La combinación de recambio de visitantes, estadías más largas y condiciones climáticas favorables genera por estas horas uno de los momentos más intensos de la temporada de verano. Desde temprano, los balnearios lucen con gran movimiento y las propuestas recreativas registran una alta demanda.
El clima, un aliado clave
Las buenas condiciones meteorológicas acompañan este pico turístico. Para los primeros días de la semana se prevé tiempo estable, con cielos mayormente despejados o parcialmente nublados y temperaturas propias del verano, lo que incentiva la permanencia en la costa.
En general, no se anticipan fenómenos adversos, un factor clave para quienes extienden su estadía o llegan en estas horas.

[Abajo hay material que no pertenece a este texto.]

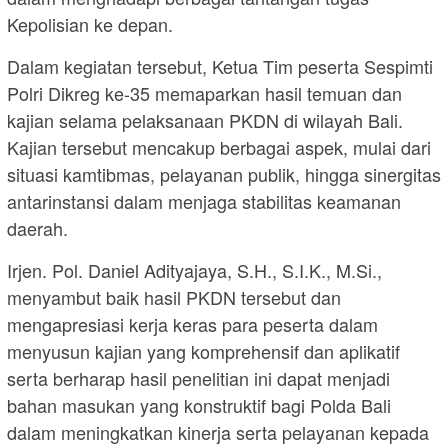
Kepolisian ke depan.
Dalam kegiatan tersebut, Ketua Tim peserta Sespimti
Polri Dikreg ke-35 memaparkan hasil temuan dan
kajian selama pelaksanaan PKDN di wilayah Bali.
Kajian tersebut mencakup berbagai aspek, mulai dari
situasi kamtibmas, pelayanan publik, hingga sinergitas
antarinstansi dalam menjaga stabilitas keamanan
daerah.
Irjen. Pol. Daniel Adityajaya, S.H., S.I.K., M.Si.,
menyambut baik hasil PKDN tersebut dan
mengapresiasi kerja keras para peserta dalam
menyusun kajian yang komprehensif dan aplikatif
serta berharap hasil penelitian ini dapat menjadi
bahan masukan yang konstruktif bagi Polda Bali
dalam meningkatkan kinerja serta pelayanan kepada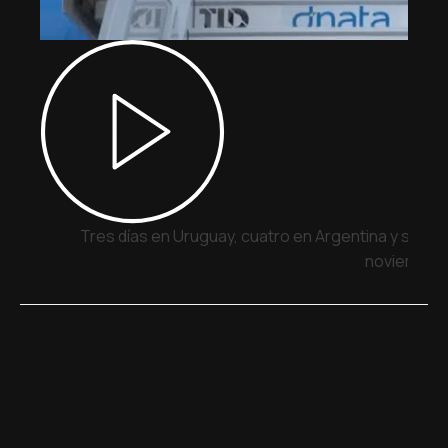
Tres días en Uruguay, cuatro en Argentina y siete 
noviembre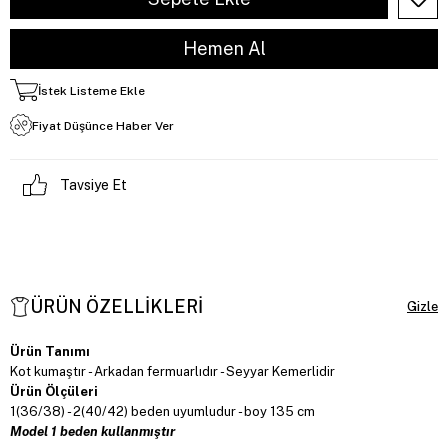
İstek Listeme Ekle
Fiyat Düşünce Haber Ver
Tavsiye Et
ÜRÜN ÖZELLIKLERI
Ürün Tanımı
Kot kumaştır - Arkadan fermuarlıdır - Seyyar Kemerlidir
Ürün Ölçüleri
1(36/38) - 2(40/42) beden uyumludur - boy 135 cm
Model 1 beden kullanmıştır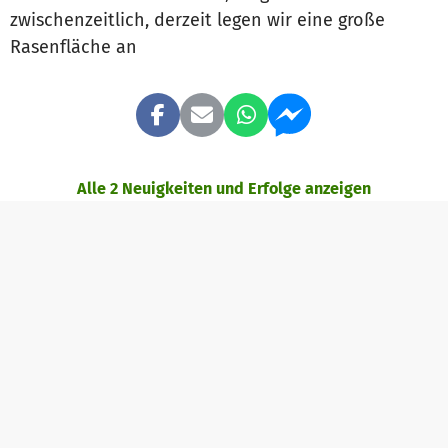
zwischenzeitlich, derzeit legen wir eine große
Rasenfläche an
Alle 2 Neuigkeiten und Erfolge anzeigen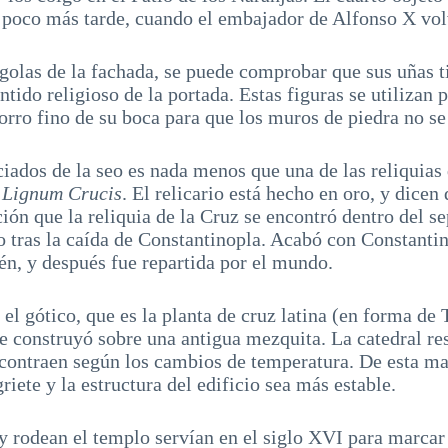
n poco más tarde, cuando el embajador de Alfonso X vol
árgolas de la fachada, se puede comprobar que sus uñas
ntido religioso de la portada. Estas figuras se utilizan 
orro fino de su boca para que los muros de piedra no se
iados de la seo es nada menos que una de las reliquias 
l
Lignum Crucis
. El relicario está hecho en oro, y dicen
ción que la reliquia de la Cruz se encontró dentro del 
o tras la caída de Constantinopla. Acabó con Constanti
lén, y después fue repartida por el mundo.
 el gótico, que es la planta de cruz latina (en forma de T
e construyó sobre una antigua mezquita. La catedral res
 contraen según los cambios de temperatura. De esta ma
griete y la estructura del edificio sea más estable.
 rodean el templo servían en el siglo XVI para marcar 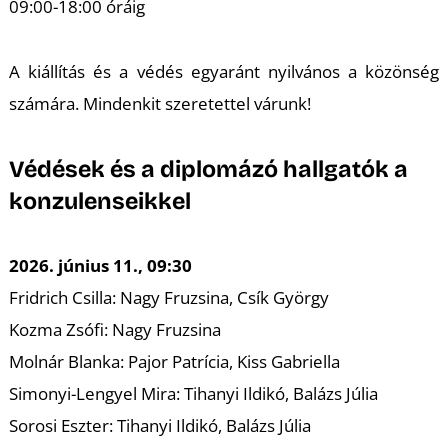
K
09:00-18:00 óráig
A kiállítás és a védés egyaránt nyilvános a közönség
számára. Mindenkit szeretettel várunk!
Védések és a diplomázó hallgatók a
konzulenseikkel
2026. június 11., 09:30
Fridrich Csilla: Nagy Fruzsina, Csík György
Kozma Zsófi: Nagy Fruzsina
Molnár Blanka: Pajor Patrícia, Kiss Gabriella
Simonyi-Lengyel Mira: Tihanyi Ildikó, Balázs Júlia
Sorosi Eszter: Tihanyi Ildikó, Balázs Júlia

Una temporada con contrastes
Aunque este fin de semana muestra cifras muy altas, los relevamientos indican que la temporada registra una baja de entre el 5% y el 10% en la cantidad total de turistas respecto al año pasado, dependiendo del destino.
La caída, sin embargo, no es uniforme: los fines de semana tradicionales de enero continúan concentrando gran parte del movimiento y del consumo.
Carnaval, la próxima meta
Con este panorama, todas las miradas comienzan a posarse en el próximo fin de semana largo de Carnaval, considerado la última gran oportunidad para cerrar una buena temporada.
Prestadores, municipios y comerciantes confían en que el feriado, junto a las actividades programadas y el buen clima, vuelva a atraer a miles de visitantes, principalmente desde el Área Metropolitana de Buenos Aires.
De repetirse este escenario, Carnaval podría convertirse en el segundo gran pico del verano, consolidando una tendencia clara: menos turistas de manera sostenida, pero con momentos de altísima concentración en la Costa Atlántica.